Suudlu yetkililerin, olan insani faciaları insani kontrolün ötesinde olaylar ve ilahi kaderin kaçınılmaz sonucu olarak göstermeleri, Allah'a atılan büyük bir iftiradır. Suudluların kendi sorumluluklarını örtmek için kadere sığınarak Allah'ı yaşanan faciaların sorumlusu olarak gösteren teolojik gerekçeler üretmeleri, tam bir saptırmadır. Suudlu yetkililer, Allah'ı suçlamaları yetmiyormuş gibi, yaşananların sorumluluğunu Afrikalı hacıların üstüne yıkan açıklamalarda bulunmaktadırlar. İslam dünyasında artık sorumluluğu Allah'a, İslam'a ve masum insanlara atma saptırmasından vazgeçilmeli, her kişi, grup ve güç, yaptıklarının sorumluluğunu sonuçlarıyla beraber üzerine alma erdemine sahip olmalıdır. Yaşadığımız facialar, ilahi kader yüzünden değil, Suud diktatörlüğü gibi İslam coğrafyasını kurutan ve sömüren ilkel kabilevi otoriter yapılar yüzündendir.
Şimdiye kadar yüzlerce insanın hayatını kaybettiği onlarca facia yaşandı. Yaşadığımız acı facialardan ders alınmadığı ve güvenli bir hac organizasyonunun yapılması konusunda başarısız olunduğu görülmektedir. İslam ülkelerinde her yapılanın yapanın yanına kar kaldığı anlayışı değişmelidir. Artık, hiçbir şey, yapanın yanına kar kalmamalıdır. Suud yönetiminin, insanlığa ve Müslümanlara hesap vermesi için küresel düzeyde kampanyalar düzenlenmeli ve Suud yönetimi üzerinde uluslararası baskı oluşturulmalıdır. Faciaların oluşmasında ihmali, yetersizliği ve tedbirsizliği olan herkes cezasını çekmelidir.

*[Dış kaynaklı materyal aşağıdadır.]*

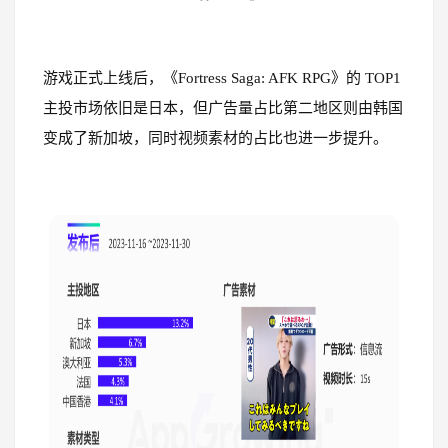
游戏正式上线后，《Fortress Saga: AFK RPG》的 TOP1
主投市场依旧是日本，但广告量占比第二地区则由韩国
变成了新加坡，同时视频素材的占比也进一步提升。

Mekke, hiçbir canlıya zarar vermemenin emredildiği, herkesin ve her şeyin kendisini güvende hissetmesi gereken emin beldedir. İnsanlar, Kabe'de ibadetlerini icra ederken bile güvende değiller ve hayatlarını kaybetmektedirler. Mekke-Medine konusunda icraatlar yapan ve hac organizasyonunun düzenlenmesini kontrolünde tutan otoriteler, eleştirel olarak sorgulanmalı, daha güvenli bir hac organizasyonu için rasyonel ve bilimsel tedbirler alınmalıdır. Mekke'nin tekrar emin belde olması için katılımcılığa, açıklığa, akla, bilime, özgürlüğe ve şeffaflığa ihtiyaç vardır.